The problem with OS-DIR is that it does not provide information about modification date/time and file sizes. I have to obtain that information via the file-info system handle which is getting slow on folders. I rewrote the procedure to read the folder and it went back from 6 seconds to near instant. But I am not confident that it will work on all configurations.
 

PatrickTingen

New Member
I also found this KB entry to be valuable. You can use

MESSAGE
System.Globalization.CultureInfo:CurrentCulture:DateTimeFormat:ShortDatePattern /* dd/MM/yyyy */
System.Globalization.CultureInfo:CurrentCulture:DateTimeFormat:DateSeparator /* / */
VIEW-AS ALERT-BOX.


To find date format and date separator. Based on that, one could change the parsing strategy.

For now, my solution is good enough, but it would not be good enough to use - for example - in my DataDigger since that runs on a wild variety of machines. For my client my current solution is good enough because it will only run on 2 machines.
 
Hi,

In a way to analyse some file I write this:

Code:
/* variable character */
DEFINE VARIABLE cLine    AS CHARACTER   NO-UNDO.
DEFINE VARIABLE cCommand AS CHARACTER   NO-UNDO. /* CMD command */

/* search .p & .w file*/
cCommand = "CD /D " + cPath + "&& DIR *.w *.p" .

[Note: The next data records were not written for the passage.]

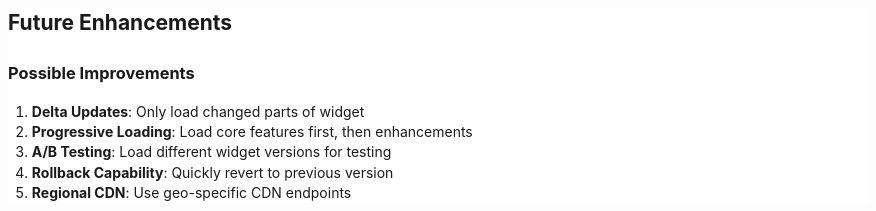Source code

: ## Future Enhancements

### Possible Improvements
1. **Delta Updates**: Only load changed parts of widget
2. **Progressive Loading**: Load core features first, then enhancements
3. **A/B Testing**: Load different widget versions for testing
4. **Rollback Capability**: Quickly revert to previous version
5. **Regional CDN**: Use geo-specific CDN endpoints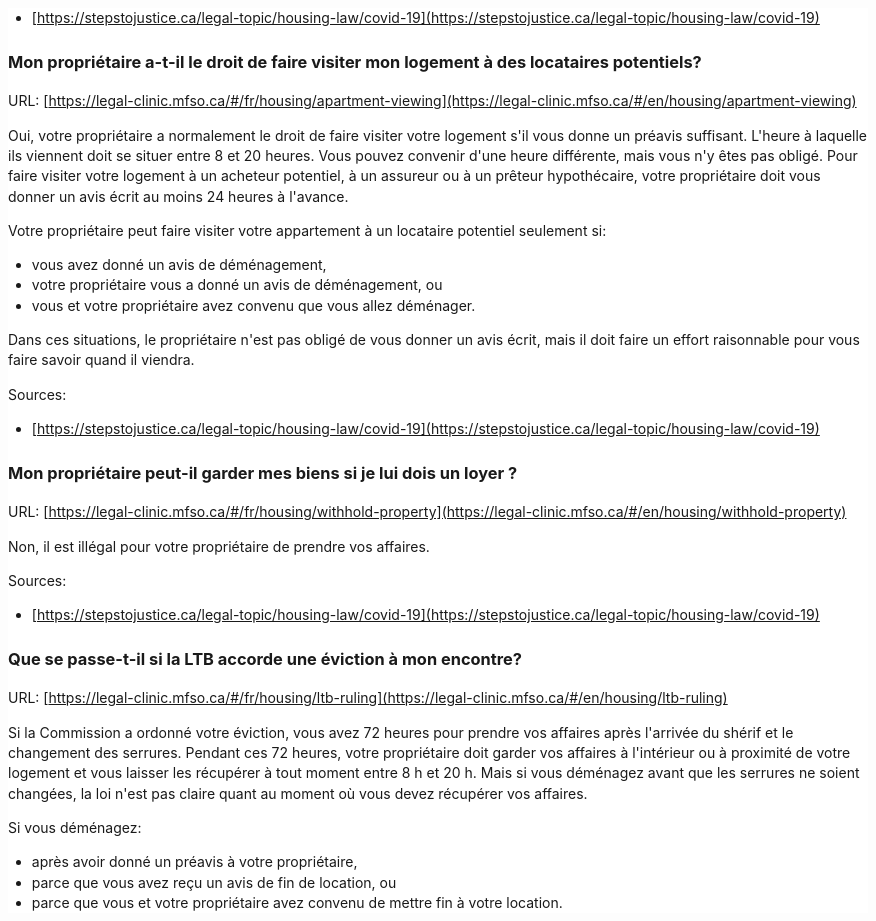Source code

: * [https://stepstojustice.ca/legal-topic/housing-law/covid-19](https://stepstojustice.ca/legal-topic/housing-law/covid-19)

### Mon propriétaire a-t-il le droit de faire visiter mon logement à des locataires potentiels?

URL: [https://legal-clinic.mfso.ca/#/fr/housing/apartment-viewing](https://legal-clinic.mfso.ca/#/en/housing/apartment-viewing)

Oui, votre propriétaire a normalement le droit de faire visiter votre logement s'il vous donne un préavis suffisant. L'heure à laquelle ils viennent doit se situer entre 8 et 20 heures. Vous pouvez convenir d'une heure différente, mais vous n'y êtes pas obligé. Pour faire visiter votre logement à un acheteur potentiel, à un assureur ou à un prêteur hypothécaire, votre propriétaire doit vous donner un avis écrit au moins 24 heures à l'avance.

Votre propriétaire peut faire visiter votre appartement à un locataire potentiel seulement si:

- vous avez donné un avis de déménagement,
- votre propriétaire vous a donné un avis de déménagement, ou
- vous et votre propriétaire avez convenu que vous allez déménager.

Dans ces situations, le propriétaire n'est pas obligé de vous donner un avis écrit, mais il doit faire un effort raisonnable pour vous faire savoir quand il viendra.

Sources:

* [https://stepstojustice.ca/legal-topic/housing-law/covid-19](https://stepstojustice.ca/legal-topic/housing-law/covid-19)

### Mon propriétaire peut-il garder mes biens si je lui dois un loyer ?

URL: [https://legal-clinic.mfso.ca/#/fr/housing/withhold-property](https://legal-clinic.mfso.ca/#/en/housing/withhold-property)

Non, il est illégal pour votre propriétaire de prendre vos affaires.

Sources:

* [https://stepstojustice.ca/legal-topic/housing-law/covid-19](https://stepstojustice.ca/legal-topic/housing-law/covid-19)

### Que se passe-t-il si la LTB accorde une éviction à mon encontre?

URL: [https://legal-clinic.mfso.ca/#/fr/housing/ltb-ruling](https://legal-clinic.mfso.ca/#/en/housing/ltb-ruling)

Si la Commission a ordonné votre éviction, vous avez 72 heures pour prendre vos affaires après l'arrivée du shérif et le changement des serrures. Pendant ces 72 heures, votre propriétaire doit garder vos affaires à l'intérieur ou à proximité de votre logement et vous laisser les récupérer à tout moment entre 8 h et 20 h. Mais si vous déménagez avant que les serrures ne soient changées, la loi n'est pas claire quant au moment où vous devez récupérer vos affaires.

Si vous déménagez:

- après avoir donné un préavis à votre propriétaire,
- parce que vous avez reçu un avis de fin de location, ou
- parce que vous et votre propriétaire avez convenu de mettre fin à votre location.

INPUT THROUGH VALUE(ccommand) CONVERT SOURCE "UTF-8". /* exect the command */
REPEAT:
    IMPORT UNFORMATTED cLine.
    
    /* Reading of the command */

    IF ENTRY(1, cLine, " ") <> " "
        AND  LOOKUP("<DIR>", cLine, "  ") = 0
        AND  NUM-ENTRIES(cLine, ".") > 1
        AND  INDEX(cLine, "_save.w") = 0
        AND  INDEX(cLine, "_save.p") = 0
        AND  INDEX(cLine, ".w.")     = 0
        AND  INDEX(cLine, ".w-")     = 0
        AND  INDEX(cLine, ".p.")     = 0
        AND  INDEX(cLine, ".p-")     = 0 THEN DO:
            
            CREATE TT-LISTE.
            ASSIGN
                TT-LISTE.dDate   = DATE(SUBSTRING(cLine, 1, 10))
                TT-LISTE.cTime   = SUBSTRING(cLine, 13, 5)
                TT-LISTE.iTaille = INT(TRIM(SUBSTRING(cLine, 18, 17)))
                TT-LISTE.cName   = TRIM(SUBSTRING(cLine, 36))
                TT-LISTE.cFld    = TT-FLD.cFldName .
            
            /* Number of program found */
            IF ENTRY(2, cLine, ".") = "w" THEN
                iNbw = iNbw + 1.
            ELSE
                iNbp = iNbp + 1.

            iVtotal = iVtotal + TT-LISTE.iTaille .
    END.

END.
INPUT CLOSE.
It was eavy but it works.
 

tamhas

ProgressTalk.com Sponsor
I have to wonder what you are doing that the performance of file-info is an issue ...
 

Rob Fitzpatrick

ProgressTalk.com Sponsor
I have to wonder what you are doing that the performance of file-info is an issue ...
I'd say it depends on the number of files you want to examine. With a limited number of files, FILE-INFO is fine. However when we use it to build a compile list when building our application (10,000+ compile units), it adds up to a fair bit of time, even when the directories are local to the client.
 

tamhas

ProgressTalk.com Sponsor
It just seems to me that examining 10,000 files and not actually doing anything with them is a pretty unusual requirement ... I have to wonder if there aren't better OS tools for the purpose (he says, having built similar things).
 

Rob Fitzpatrick

ProgressTalk.com Sponsor
It just seems to me that examining 10,000 files and not actually doing anything with them is a pretty unusual requirement ... I have to wonder if there aren't better OS tools for the purpose (he says, having built similar things).
A bit off-topic, but in this case the purpose of FILE-INFO is to get their fully-qualified paths. And I'm sure there could be OS-specific solutions in some cases, but our solution has to work on a variety of platforms, so the developer chose FILE-INFO.